La capitale dell’isola azteca Tenochtitlan stupì gli spagnoli con la sua bellezza e ingegnosità quando arrivarono nel 1519. Collegata alle rive del lago Texcoco attraverso quattro strade principali e circondata da giardini galleggianti chiamati chinampas, questo regno abbagliò con i suoi palazzi dipinti con colori vivaci, i signori e le signore riccamente vestiti e i vivaci mercati pieni di merci esotiche.
Al momento dell’invasione spagnola, la nazione azteca controllava più di 350 città e aveva un esercito permanente di circa 150.000 uomini. Solo le alleanze con alcuni degli stati sudditi scontenti degli Aztechi facilitarono il sorprendente trionfo di Hernan Cortes su questa formidabile e bellicosa nazione con un esercito di poche centinaia di uomini.

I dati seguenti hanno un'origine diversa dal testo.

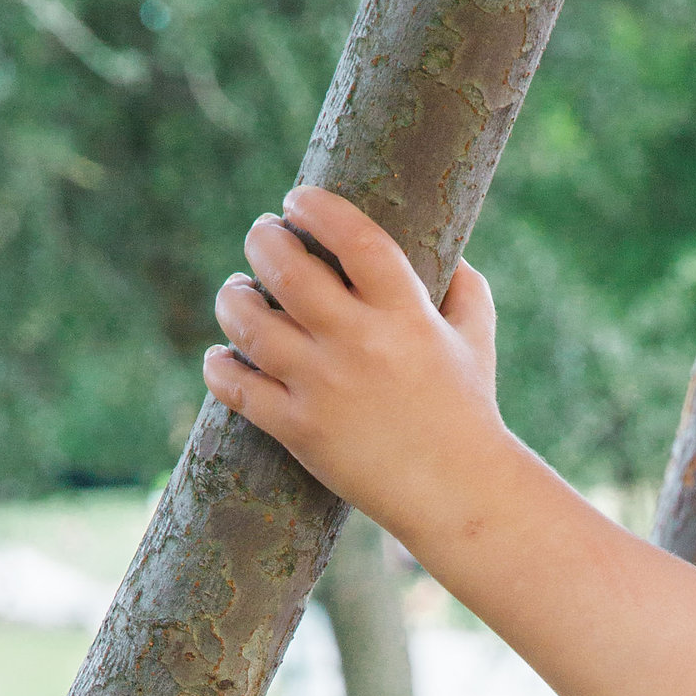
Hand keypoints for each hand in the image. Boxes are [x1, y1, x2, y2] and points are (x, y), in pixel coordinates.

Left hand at [202, 185, 508, 538]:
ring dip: (232, 297)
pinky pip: (238, 389)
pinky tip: (223, 358)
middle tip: (264, 237)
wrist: (459, 495)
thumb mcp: (476, 339)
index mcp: (405, 313)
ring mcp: (325, 388)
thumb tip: (444, 251)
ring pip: (249, 323)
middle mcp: (360, 344)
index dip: (315, 207)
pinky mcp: (300, 431)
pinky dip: (219, 367)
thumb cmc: (468, 412)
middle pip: (286, 268)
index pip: (352, 236)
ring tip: (237, 293)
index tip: (298, 200)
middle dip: (263, 239)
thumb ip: (464, 287)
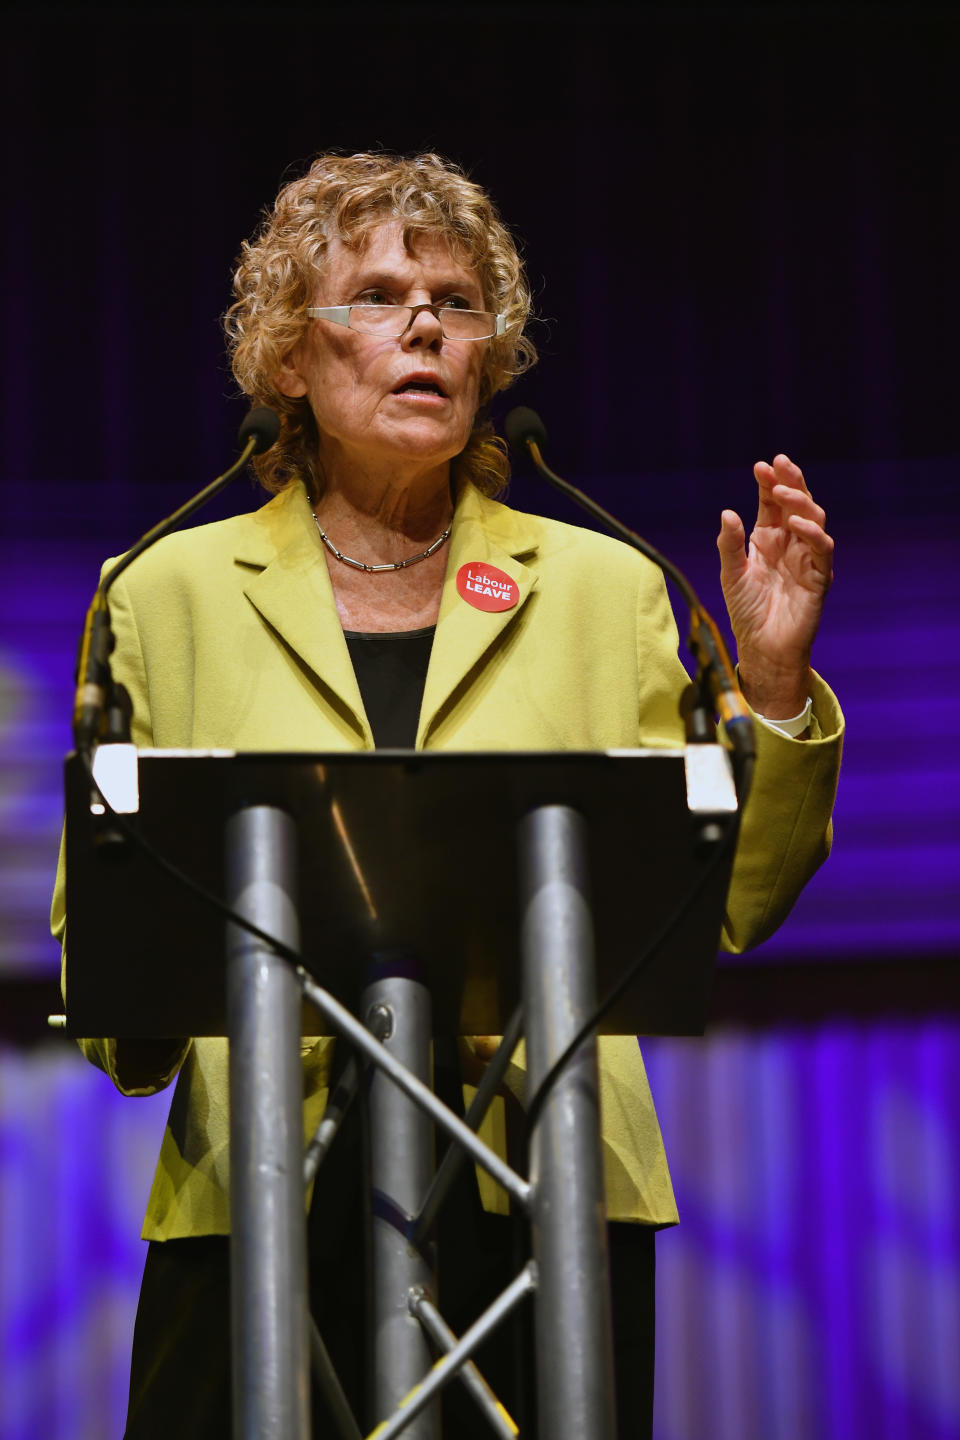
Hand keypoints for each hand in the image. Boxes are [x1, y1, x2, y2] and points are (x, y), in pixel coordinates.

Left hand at [717, 454, 833, 718]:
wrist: (762, 647)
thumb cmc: (746, 611)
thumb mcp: (731, 574)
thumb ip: (730, 545)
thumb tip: (727, 512)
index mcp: (769, 539)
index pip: (772, 504)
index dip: (769, 483)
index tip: (760, 466)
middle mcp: (791, 543)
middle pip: (797, 504)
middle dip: (790, 482)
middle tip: (779, 464)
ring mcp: (807, 558)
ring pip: (814, 520)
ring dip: (800, 503)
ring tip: (783, 493)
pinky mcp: (819, 577)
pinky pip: (823, 549)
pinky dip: (813, 534)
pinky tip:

Con il colonialismo spagnolo, molti gruppi etnici furono assimilati e adottarono gradualmente il cattolicesimo, la legge e le strutture sociali europee. Altri fuggirono nei luoghi meno ospitali del regno. Isolati per secoli nella Sierra Madre Occidentale, per esempio, gli Huichol conservano ancora oggi molti dei loro antichi riti. Altri gruppi come gli Otomi del Messico centrale e i Tarahumara del Copper Canyon hanno mescolato i loro riti con quelli introdotti dalla Spagna.
Oggi quasi il sette per cento della popolazione messicana parla una lingua nativa o un dialetto. Mentre questo numero sta diminuendo man mano che le comunità si uniscono alla corrente principale, molti giovani parlano ancora le antiche lingue, e i loro genitori usano erbe ed eseguono rituali tramandati di generazione in generazione.
Il numero di persone che parlano le lingue autoctone è in calo.